*To do*. Line count for the string "parent": give the number of lines in the data below that contain it, and nothing more.

*Data*.

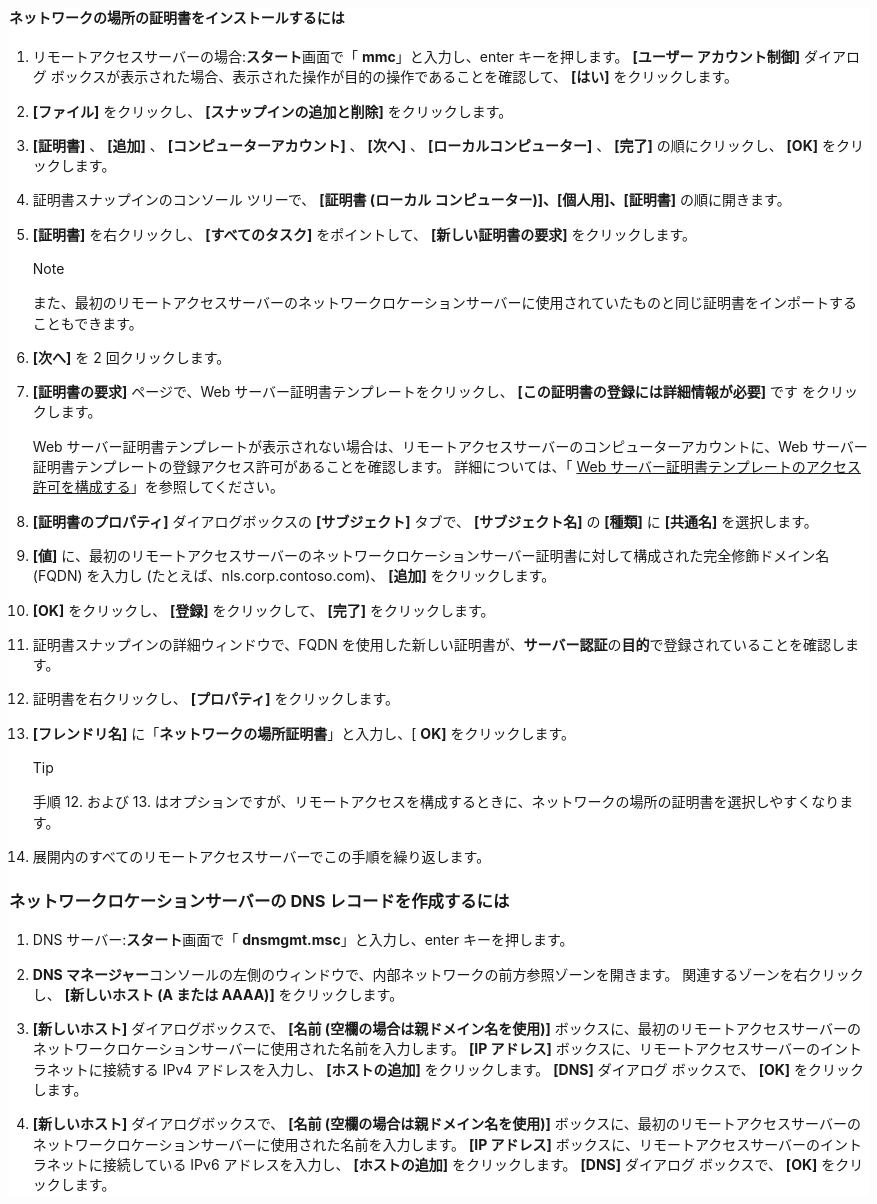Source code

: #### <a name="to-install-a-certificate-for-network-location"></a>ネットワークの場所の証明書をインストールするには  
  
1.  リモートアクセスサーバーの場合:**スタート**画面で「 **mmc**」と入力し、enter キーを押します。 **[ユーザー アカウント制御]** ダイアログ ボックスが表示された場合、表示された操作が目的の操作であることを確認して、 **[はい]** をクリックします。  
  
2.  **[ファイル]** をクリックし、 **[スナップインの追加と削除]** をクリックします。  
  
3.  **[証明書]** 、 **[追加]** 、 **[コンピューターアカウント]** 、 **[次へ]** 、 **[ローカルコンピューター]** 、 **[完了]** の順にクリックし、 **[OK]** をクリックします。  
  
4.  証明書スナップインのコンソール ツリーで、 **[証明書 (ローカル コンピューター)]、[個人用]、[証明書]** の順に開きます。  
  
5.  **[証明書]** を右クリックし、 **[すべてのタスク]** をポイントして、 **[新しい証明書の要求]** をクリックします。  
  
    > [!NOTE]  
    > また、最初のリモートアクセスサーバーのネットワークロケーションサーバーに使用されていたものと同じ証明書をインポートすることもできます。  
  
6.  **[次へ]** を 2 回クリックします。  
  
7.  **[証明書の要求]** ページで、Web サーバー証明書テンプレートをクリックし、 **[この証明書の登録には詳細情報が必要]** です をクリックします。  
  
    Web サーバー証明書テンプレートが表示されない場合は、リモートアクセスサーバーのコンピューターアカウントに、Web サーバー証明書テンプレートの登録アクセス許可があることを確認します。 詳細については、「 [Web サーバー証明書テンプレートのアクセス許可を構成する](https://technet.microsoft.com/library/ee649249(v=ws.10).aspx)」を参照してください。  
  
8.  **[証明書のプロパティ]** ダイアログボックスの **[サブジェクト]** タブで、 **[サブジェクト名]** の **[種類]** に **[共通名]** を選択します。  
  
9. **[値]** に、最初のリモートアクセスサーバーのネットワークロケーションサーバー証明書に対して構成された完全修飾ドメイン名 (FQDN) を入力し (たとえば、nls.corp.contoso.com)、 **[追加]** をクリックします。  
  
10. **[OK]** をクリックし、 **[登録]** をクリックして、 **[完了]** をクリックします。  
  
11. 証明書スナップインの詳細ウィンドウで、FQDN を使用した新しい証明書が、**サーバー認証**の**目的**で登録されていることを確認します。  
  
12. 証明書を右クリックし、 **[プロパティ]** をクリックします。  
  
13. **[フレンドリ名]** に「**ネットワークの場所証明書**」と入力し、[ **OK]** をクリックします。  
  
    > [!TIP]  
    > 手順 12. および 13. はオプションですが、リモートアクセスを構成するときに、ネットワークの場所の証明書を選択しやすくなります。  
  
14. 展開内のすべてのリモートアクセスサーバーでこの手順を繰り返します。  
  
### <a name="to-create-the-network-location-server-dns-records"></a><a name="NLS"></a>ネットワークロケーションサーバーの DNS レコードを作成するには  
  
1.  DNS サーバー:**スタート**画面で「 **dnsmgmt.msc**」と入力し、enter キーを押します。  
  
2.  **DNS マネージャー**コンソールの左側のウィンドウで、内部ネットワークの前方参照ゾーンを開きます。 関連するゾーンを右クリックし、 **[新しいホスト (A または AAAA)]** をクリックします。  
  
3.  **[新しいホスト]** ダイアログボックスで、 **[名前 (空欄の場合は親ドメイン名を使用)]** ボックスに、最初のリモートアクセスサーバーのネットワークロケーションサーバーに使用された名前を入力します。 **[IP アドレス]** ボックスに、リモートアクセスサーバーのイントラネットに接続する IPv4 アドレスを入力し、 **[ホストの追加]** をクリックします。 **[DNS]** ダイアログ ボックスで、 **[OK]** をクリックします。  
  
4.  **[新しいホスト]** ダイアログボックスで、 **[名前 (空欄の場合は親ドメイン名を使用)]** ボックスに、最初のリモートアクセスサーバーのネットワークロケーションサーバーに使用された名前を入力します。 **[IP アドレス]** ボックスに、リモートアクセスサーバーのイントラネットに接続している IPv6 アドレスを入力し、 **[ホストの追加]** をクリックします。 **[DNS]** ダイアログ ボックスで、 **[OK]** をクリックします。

...

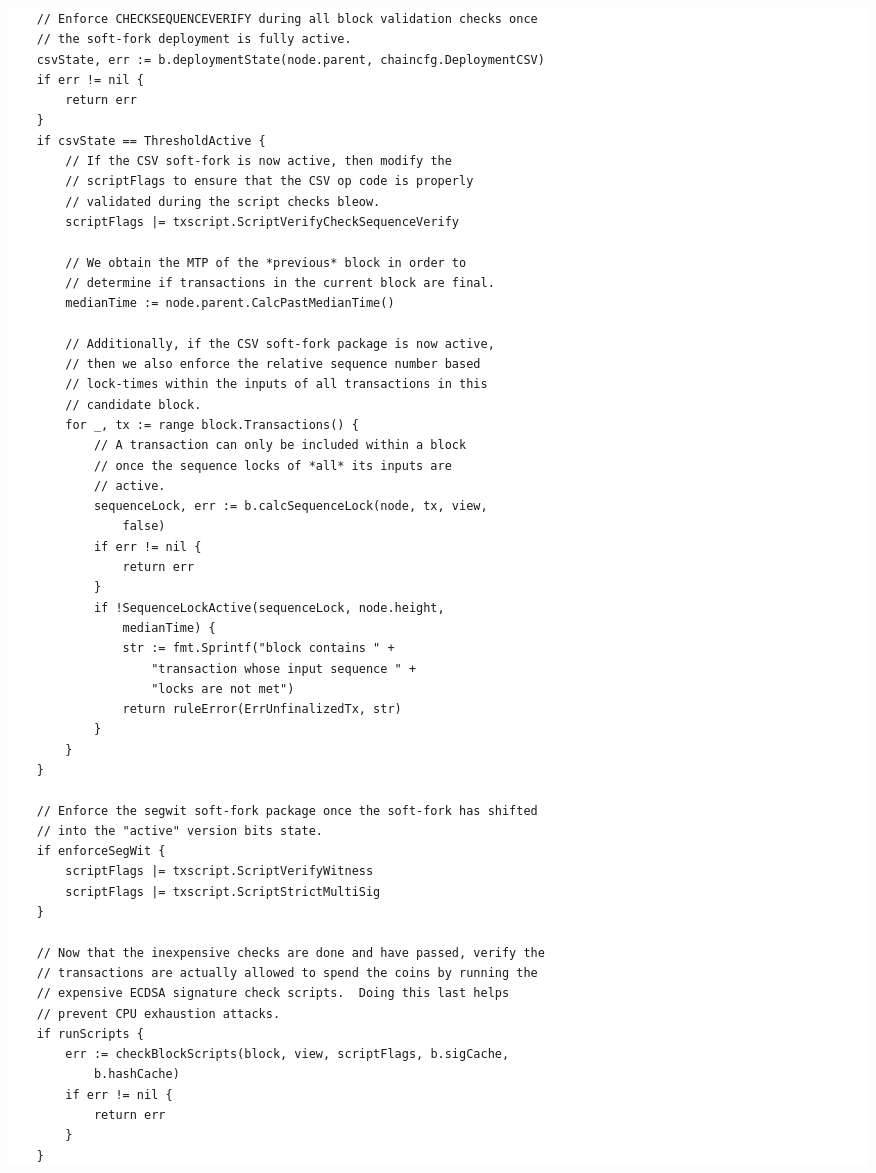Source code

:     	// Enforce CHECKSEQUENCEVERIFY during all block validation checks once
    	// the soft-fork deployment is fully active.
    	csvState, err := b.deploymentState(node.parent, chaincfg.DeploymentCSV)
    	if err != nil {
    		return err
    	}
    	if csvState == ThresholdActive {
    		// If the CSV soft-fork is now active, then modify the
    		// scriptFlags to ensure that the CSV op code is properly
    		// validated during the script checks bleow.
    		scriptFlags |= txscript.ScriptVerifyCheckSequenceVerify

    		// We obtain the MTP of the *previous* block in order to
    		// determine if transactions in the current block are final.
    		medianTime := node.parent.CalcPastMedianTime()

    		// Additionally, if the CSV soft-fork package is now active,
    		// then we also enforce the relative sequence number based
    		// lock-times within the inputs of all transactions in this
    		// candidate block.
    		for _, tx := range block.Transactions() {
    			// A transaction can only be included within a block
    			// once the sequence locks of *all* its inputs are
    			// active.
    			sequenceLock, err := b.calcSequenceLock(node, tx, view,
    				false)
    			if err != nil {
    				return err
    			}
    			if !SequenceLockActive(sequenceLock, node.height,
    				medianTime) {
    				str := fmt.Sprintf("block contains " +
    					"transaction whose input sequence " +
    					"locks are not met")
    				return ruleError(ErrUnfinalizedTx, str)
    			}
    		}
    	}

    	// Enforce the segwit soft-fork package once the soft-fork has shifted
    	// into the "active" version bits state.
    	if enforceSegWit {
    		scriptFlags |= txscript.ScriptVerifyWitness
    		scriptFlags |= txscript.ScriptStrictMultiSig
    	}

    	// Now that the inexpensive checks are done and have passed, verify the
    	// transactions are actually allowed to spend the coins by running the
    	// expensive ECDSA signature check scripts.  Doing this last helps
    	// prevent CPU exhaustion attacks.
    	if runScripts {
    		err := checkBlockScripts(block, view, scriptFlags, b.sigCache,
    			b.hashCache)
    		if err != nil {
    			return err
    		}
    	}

*Output*. 2